(This is a continuing post on the recent theme of the assisted dying bill, click on ASSISTED SUICIDE in the TAG CLOUD for other posts on this subject).
Professor Theo Boer who originally was an advocate of assisted dying has now changed his view after seeing the policy develop after legislation was introduced in the Netherlands in 1967. What started as a compassionate approach to terminal illness with the active consent of patients and doctors, has now become “normal practice” for many elderly and chronically ill people.

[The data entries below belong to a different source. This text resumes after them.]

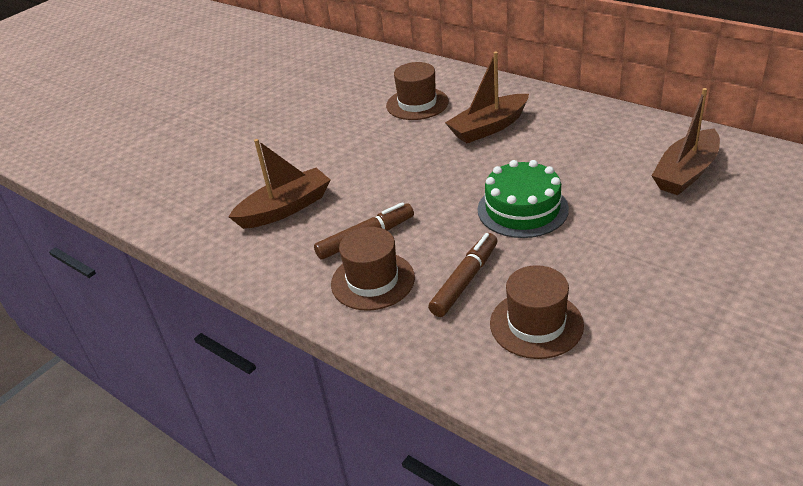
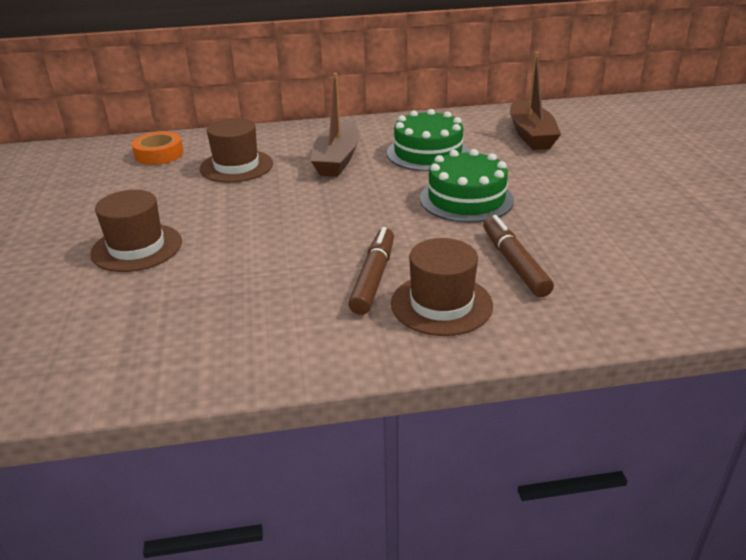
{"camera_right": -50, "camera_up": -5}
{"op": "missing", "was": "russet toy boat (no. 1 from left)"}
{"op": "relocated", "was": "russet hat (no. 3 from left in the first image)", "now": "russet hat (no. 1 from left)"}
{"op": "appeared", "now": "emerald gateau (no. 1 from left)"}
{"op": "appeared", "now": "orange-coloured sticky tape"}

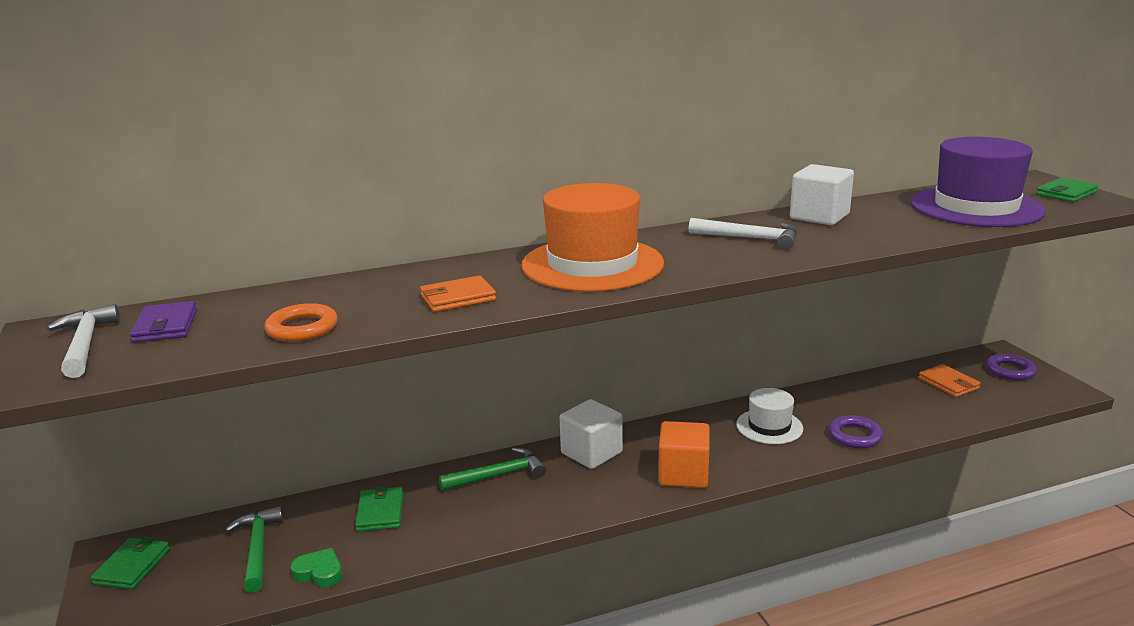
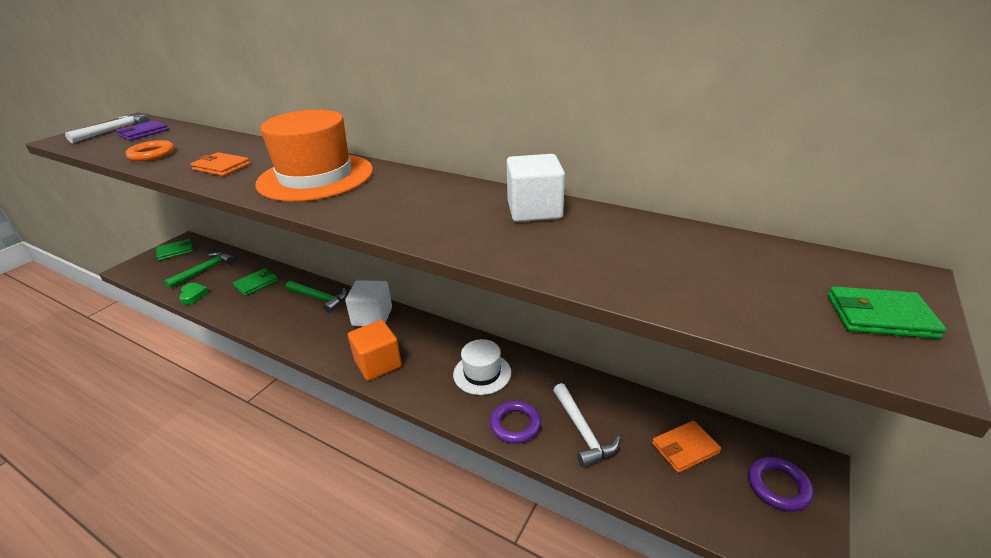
{"camera_right": 50, "camera_up": 10}
{"op": "missing", "was": "purple hat"}
{"op": "relocated", "was": "pure white carpenter's hammer (no. 2 from left)"}
{"op": "spun", "was": "orange-coloured wallet (no. 2 from left)", "clockwise": 45}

What began as a response to a few exceptional cases has increased by 15% every year since 2008 and may well reach 6,000 deaths this year. Nearly 1 in 7 deaths are at the hands of doctors in the Netherlands.
A new medical term has now emerged – “terminal sedation” where patients are sedated and then dehydrated and starved to death. This has been advocated in the UK in the “Liverpool Pathway” – a term which has now been withdrawn. This approach accounts for 12% of all deaths in the Netherlands, but many people who die this way are not included in the assisted dying figures.
In Belgium the figures are even higher where 1 in 5 of all deaths are ‘helped’ by doctors.
The slippery slope looks to be getting slipperier and slipperier.
This could be the easy answer to the NHS being overwhelmed by elderly patients. It would be a lot cheaper than prolonging “unwanted” lives. The pensions industry would have a strategic solution to unpredicted longer lives. Who knows, annuities might even increase again if life expectancy starts to fall.
The economic argument for shortening older people’s lives is getting stronger all the time, though nobody dare advance that case in speeches in the House of Lords debates on assisted dying. Meanwhile care and compassion for the frail and vulnerable is talked about frequently in a heart on your sleeve way ——- but seldom acted upon.